Words & Photos : Dylan Schmitz
Down in the Gulf, there’s a shift you feel more than you see. The mornings are cold but a warm humid breeze picks up just enough to remind you what summer feels like. Water temps climb. Your casting hand starts twitching. It’s time to start using that PTO.
For us, the start of the season isn’t marked by any date on the calendar. It’s the ritual. The sorting through fly boxes packed last fall, checking old logs, scanning tide tables and forecasts. Keeping an eye out between fronts.

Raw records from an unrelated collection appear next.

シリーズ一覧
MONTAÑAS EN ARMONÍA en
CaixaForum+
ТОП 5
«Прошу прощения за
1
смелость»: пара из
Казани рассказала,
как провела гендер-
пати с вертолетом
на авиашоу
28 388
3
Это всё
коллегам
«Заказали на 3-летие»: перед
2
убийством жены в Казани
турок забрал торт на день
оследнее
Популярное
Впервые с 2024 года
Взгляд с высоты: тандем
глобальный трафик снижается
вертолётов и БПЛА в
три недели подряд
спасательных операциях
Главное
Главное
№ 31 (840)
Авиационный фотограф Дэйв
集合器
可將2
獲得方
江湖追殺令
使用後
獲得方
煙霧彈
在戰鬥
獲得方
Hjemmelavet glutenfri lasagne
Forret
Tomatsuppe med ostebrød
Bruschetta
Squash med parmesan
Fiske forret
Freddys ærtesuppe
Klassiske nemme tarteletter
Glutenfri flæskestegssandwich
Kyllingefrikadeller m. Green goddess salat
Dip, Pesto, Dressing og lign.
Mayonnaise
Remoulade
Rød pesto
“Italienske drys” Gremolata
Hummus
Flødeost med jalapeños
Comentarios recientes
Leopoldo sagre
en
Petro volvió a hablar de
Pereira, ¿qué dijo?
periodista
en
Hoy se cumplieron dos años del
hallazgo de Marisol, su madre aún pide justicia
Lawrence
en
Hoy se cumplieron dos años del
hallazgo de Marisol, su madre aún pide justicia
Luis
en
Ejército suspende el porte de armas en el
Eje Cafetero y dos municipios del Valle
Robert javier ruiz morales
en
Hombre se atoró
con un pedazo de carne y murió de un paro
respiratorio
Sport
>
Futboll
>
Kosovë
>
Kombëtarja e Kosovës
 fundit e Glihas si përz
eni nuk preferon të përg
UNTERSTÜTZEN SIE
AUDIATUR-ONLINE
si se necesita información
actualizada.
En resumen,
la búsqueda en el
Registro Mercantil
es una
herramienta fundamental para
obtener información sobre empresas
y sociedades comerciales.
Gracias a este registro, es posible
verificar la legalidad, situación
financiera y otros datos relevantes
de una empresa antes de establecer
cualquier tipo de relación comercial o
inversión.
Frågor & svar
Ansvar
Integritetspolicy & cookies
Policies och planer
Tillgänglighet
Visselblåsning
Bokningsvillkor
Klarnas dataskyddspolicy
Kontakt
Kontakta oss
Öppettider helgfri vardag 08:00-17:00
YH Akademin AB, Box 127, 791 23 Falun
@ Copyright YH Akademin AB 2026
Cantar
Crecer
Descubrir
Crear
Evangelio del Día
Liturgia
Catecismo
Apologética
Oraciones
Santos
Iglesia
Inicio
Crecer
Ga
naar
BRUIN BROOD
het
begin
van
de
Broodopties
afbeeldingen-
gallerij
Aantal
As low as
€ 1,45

You throw on a new patterns you tied over winter only to go back to the rusty ones from last season because the new ones don’t swim right, still needs tweaking. The cast needs work. It always does. You shake out the rust and try to remember how that double haul used to feel when it was automatic. The wind finds every bad habit you picked up in the offseason, but it also reminds you why you love this. It’s not supposed to be easy.
We launched early from a tucked-away ramp just north of Boca, coffee still too hot, skiff’s too clean. There’s something about this stretch of water—the history soaks through everything. This is where the old timers made names and broke rods, and where you come to lose yourself in something bigger.
The sun takes its time but finally it lights up the flat like a spotlight. And we fished until the light went out, because we of course got stuck on a sandbar that must’ve moved. We putted out and ran back in the dark.
Back at the dock, sunburned and soggy we ordered pizza and took notes on what we forgot to pack on the first day back out. The cycle starts again.